# Records:
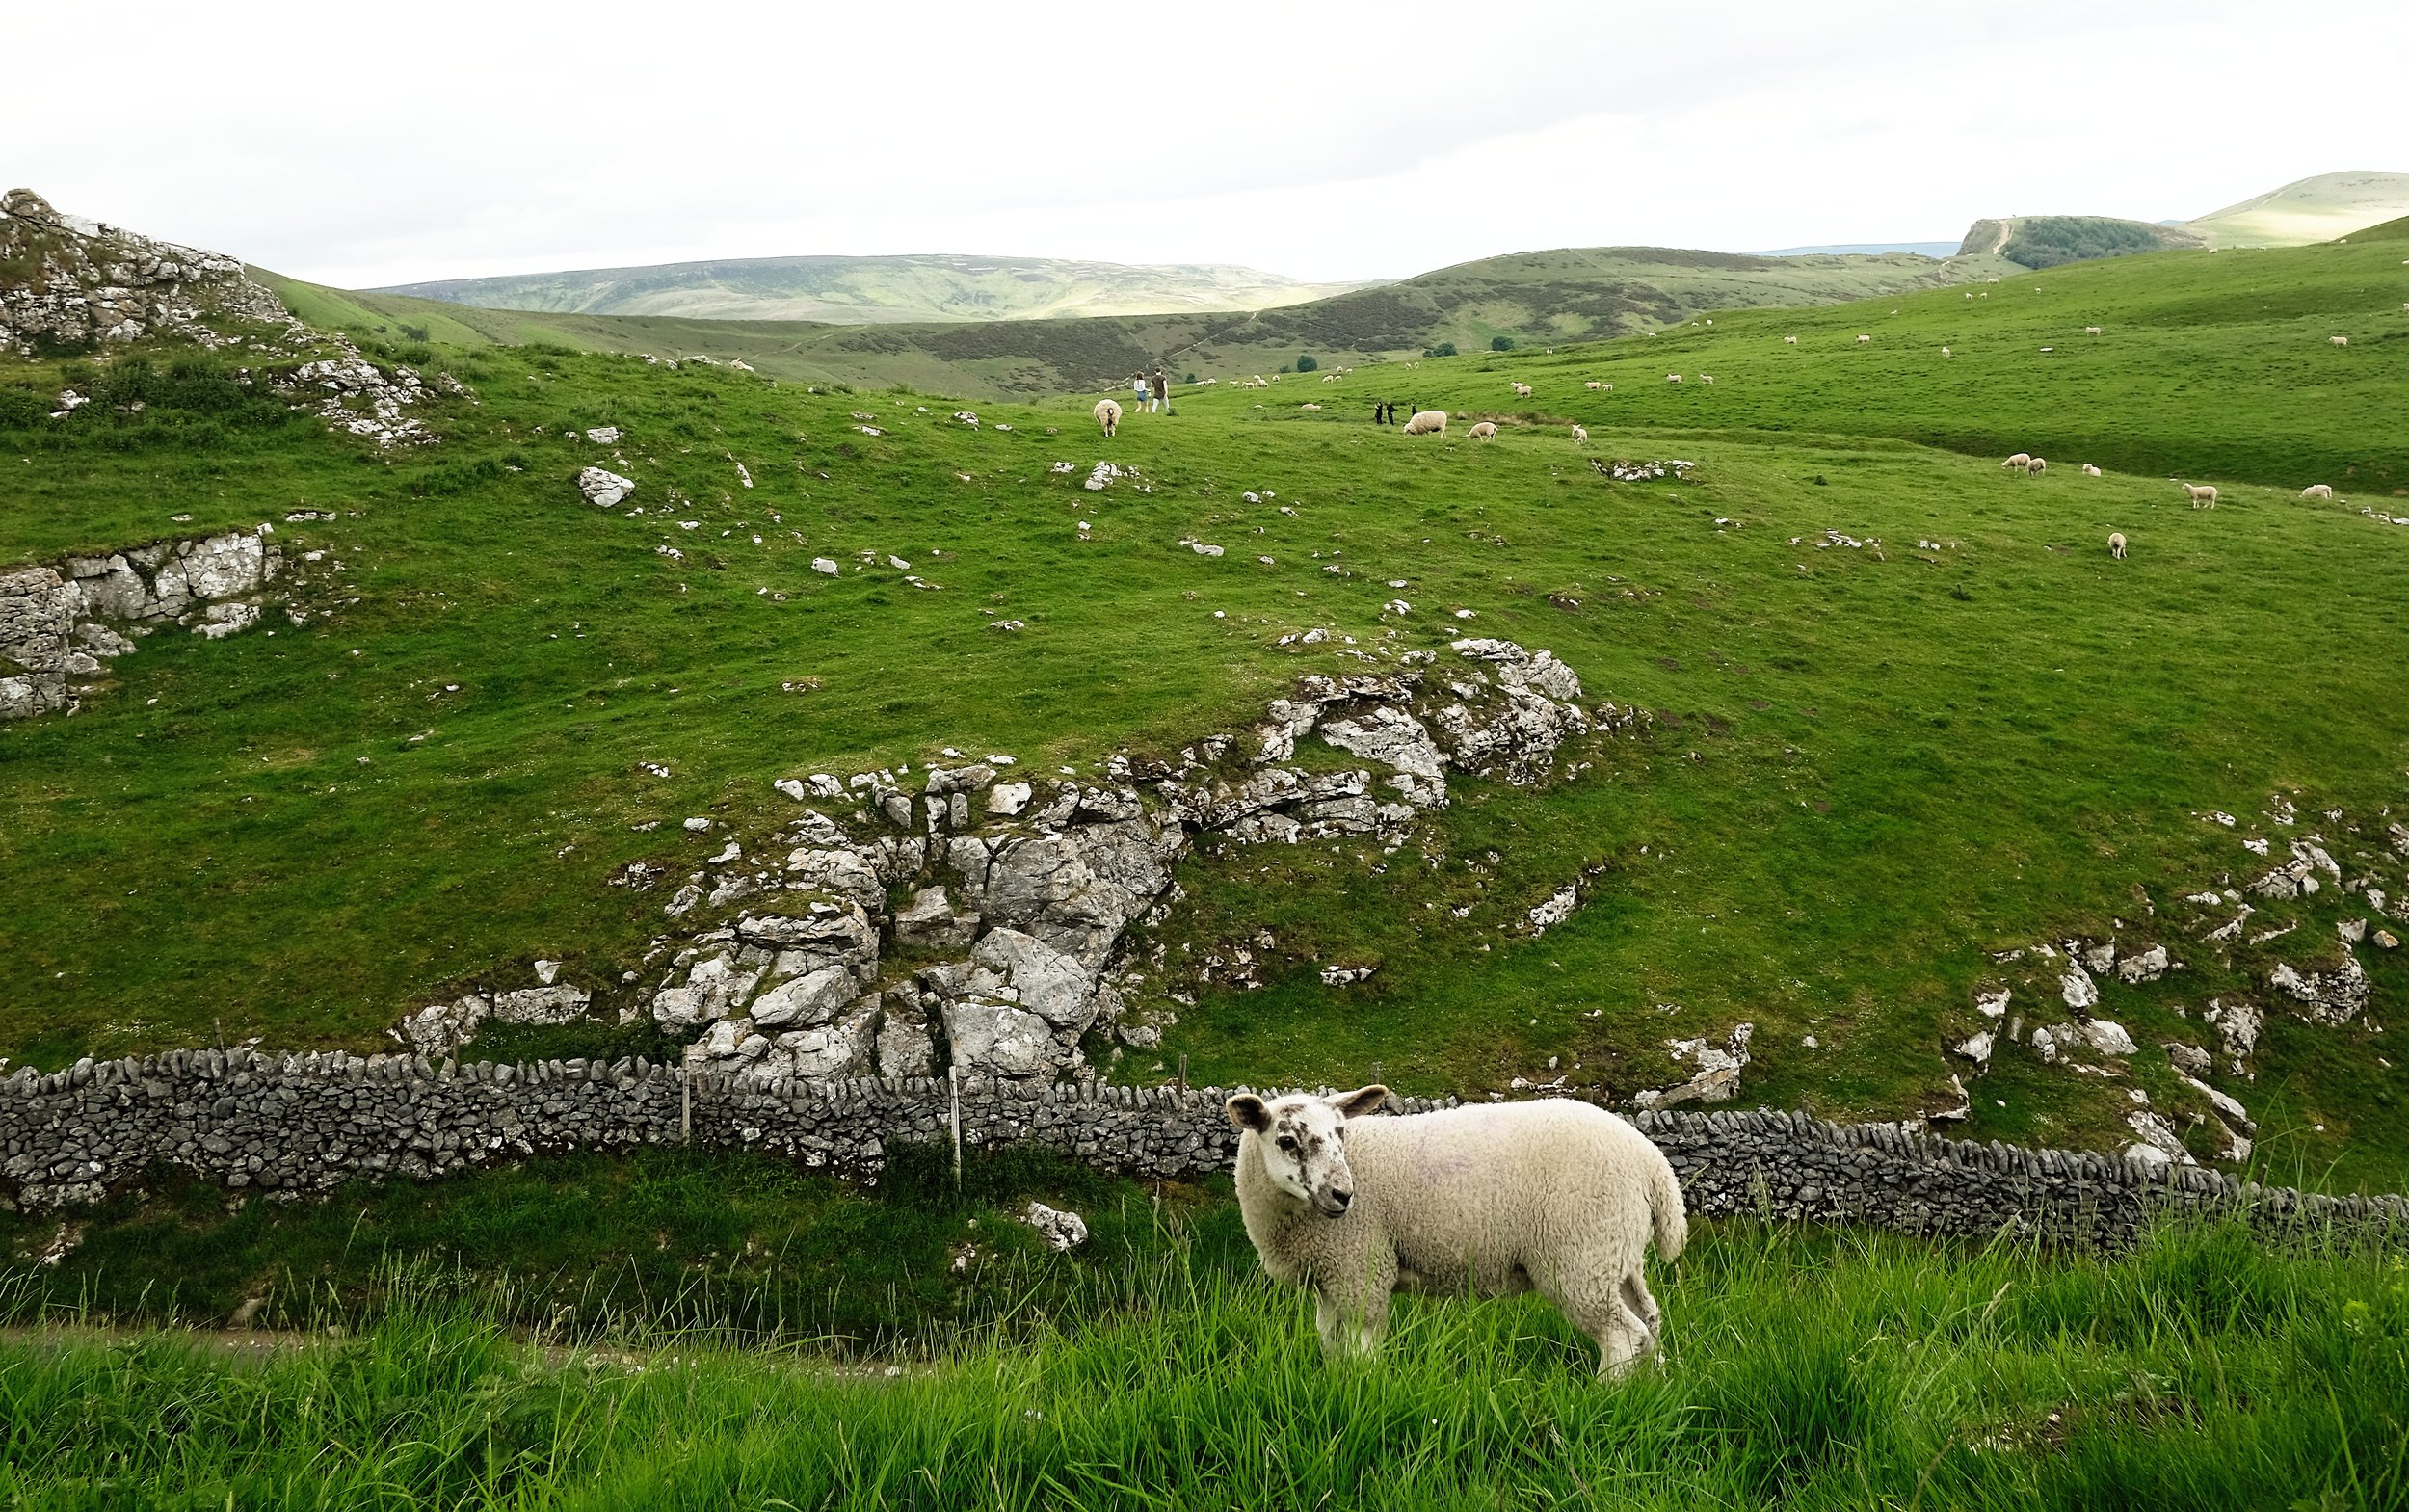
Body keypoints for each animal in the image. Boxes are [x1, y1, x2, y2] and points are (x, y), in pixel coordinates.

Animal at [1233, 1093, 1686, 1377]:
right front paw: (1333, 1383)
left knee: (1623, 1336)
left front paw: (1362, 1391)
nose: (1343, 1194)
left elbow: (1361, 1351)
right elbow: (1329, 1343)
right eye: (1287, 1140)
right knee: (1649, 1320)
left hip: (1581, 1258)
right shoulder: (1329, 1279)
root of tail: (1654, 1164)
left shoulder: (1361, 1269)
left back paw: (1602, 1396)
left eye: (1340, 1133)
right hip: (1616, 1253)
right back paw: (1654, 1385)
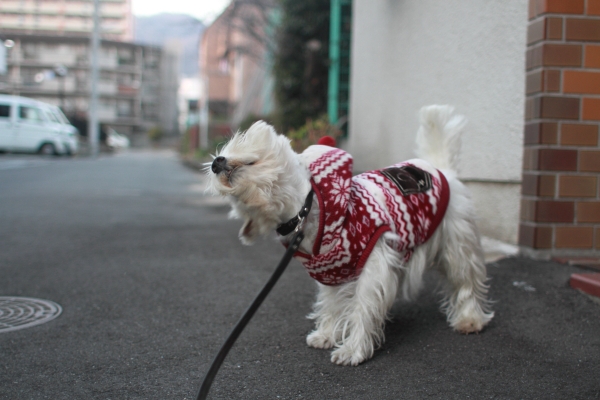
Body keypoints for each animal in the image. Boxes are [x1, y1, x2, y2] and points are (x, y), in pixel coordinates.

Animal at [206, 105, 492, 366]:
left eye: (242, 139)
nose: (216, 162)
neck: (307, 211)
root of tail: (442, 170)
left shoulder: (373, 264)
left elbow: (363, 306)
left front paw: (352, 350)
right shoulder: (331, 270)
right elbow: (332, 304)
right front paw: (326, 335)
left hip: (457, 242)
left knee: (467, 281)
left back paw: (470, 319)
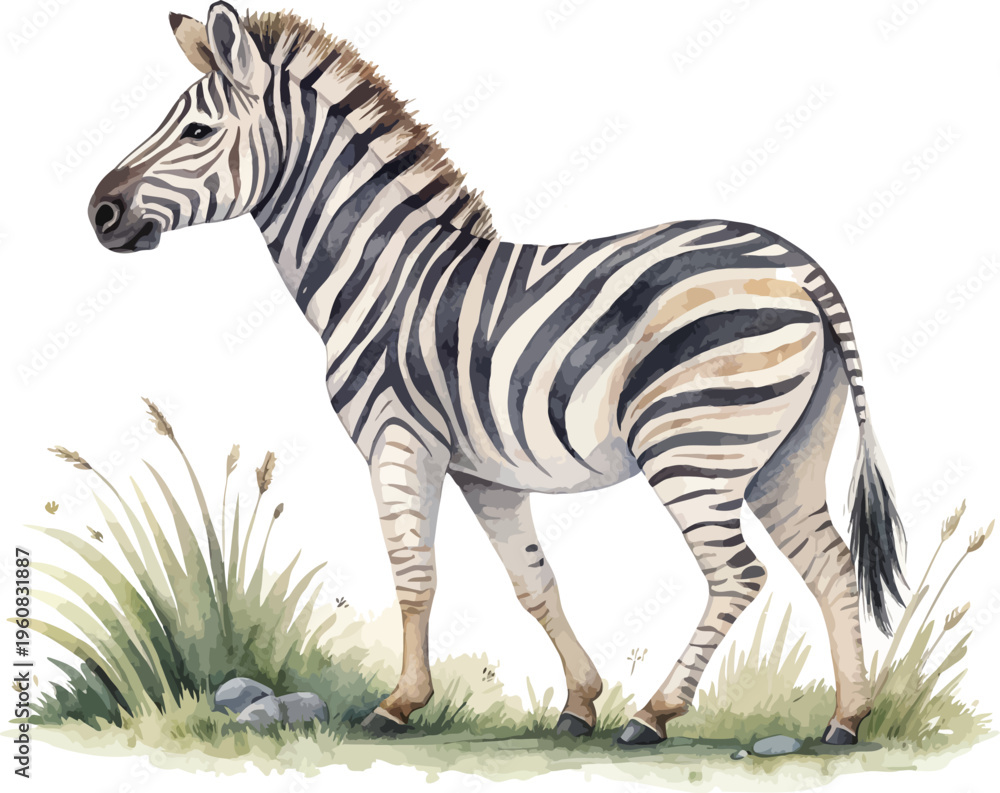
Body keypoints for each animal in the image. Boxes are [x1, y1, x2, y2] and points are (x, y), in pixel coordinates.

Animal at [88, 3, 905, 747]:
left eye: (197, 132)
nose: (99, 212)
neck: (381, 273)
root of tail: (801, 269)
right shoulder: (487, 470)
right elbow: (533, 582)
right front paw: (578, 704)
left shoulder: (399, 438)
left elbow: (413, 571)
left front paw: (399, 703)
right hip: (785, 452)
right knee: (831, 564)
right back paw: (845, 719)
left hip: (693, 442)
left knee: (738, 574)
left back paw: (654, 714)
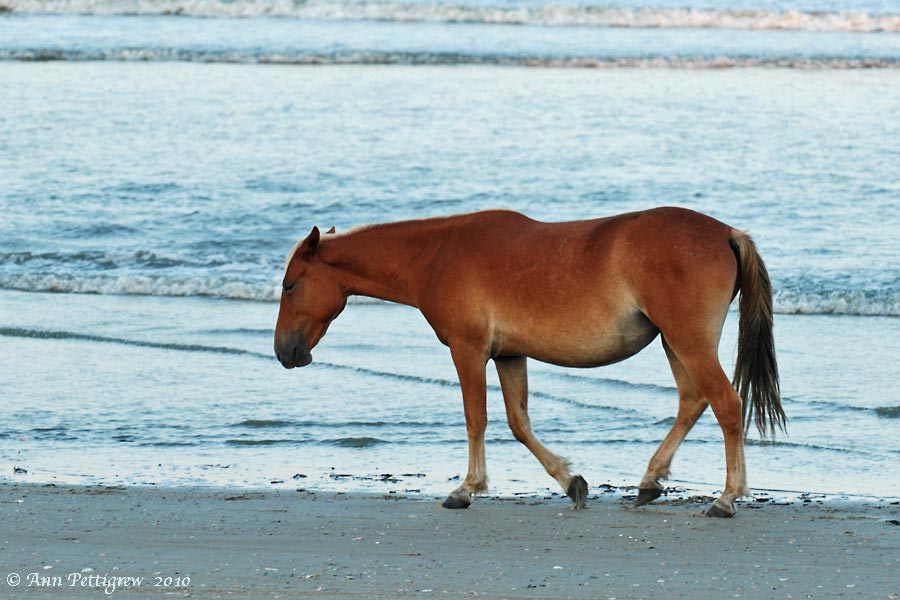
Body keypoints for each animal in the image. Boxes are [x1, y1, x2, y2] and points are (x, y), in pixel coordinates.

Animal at [272, 206, 780, 516]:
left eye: (291, 285)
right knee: (694, 401)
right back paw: (650, 481)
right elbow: (519, 423)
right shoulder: (509, 355)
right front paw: (570, 481)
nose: (284, 351)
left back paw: (726, 498)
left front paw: (466, 488)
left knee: (727, 405)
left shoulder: (469, 350)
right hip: (675, 343)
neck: (437, 255)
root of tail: (727, 234)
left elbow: (476, 418)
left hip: (688, 341)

# Work to complete:
Return the material from the line containing "right back paw: (845, 719)" through the line containing "right elbow: (519, 423)", exactly and in full, but without its pictures.

# Solution below:
right back paw: (845, 719)
left hip: (693, 442)
left knee: (738, 574)
left back paw: (654, 714)
Body keypoints for each animal in the image. Boxes are [x1, y1, x2, y2] and points are (x, y), in pixel coordinates.

Animal at [272, 206, 780, 516]:
left eye: (291, 285)
right knee: (694, 401)
right back paw: (650, 481)
right elbow: (519, 423)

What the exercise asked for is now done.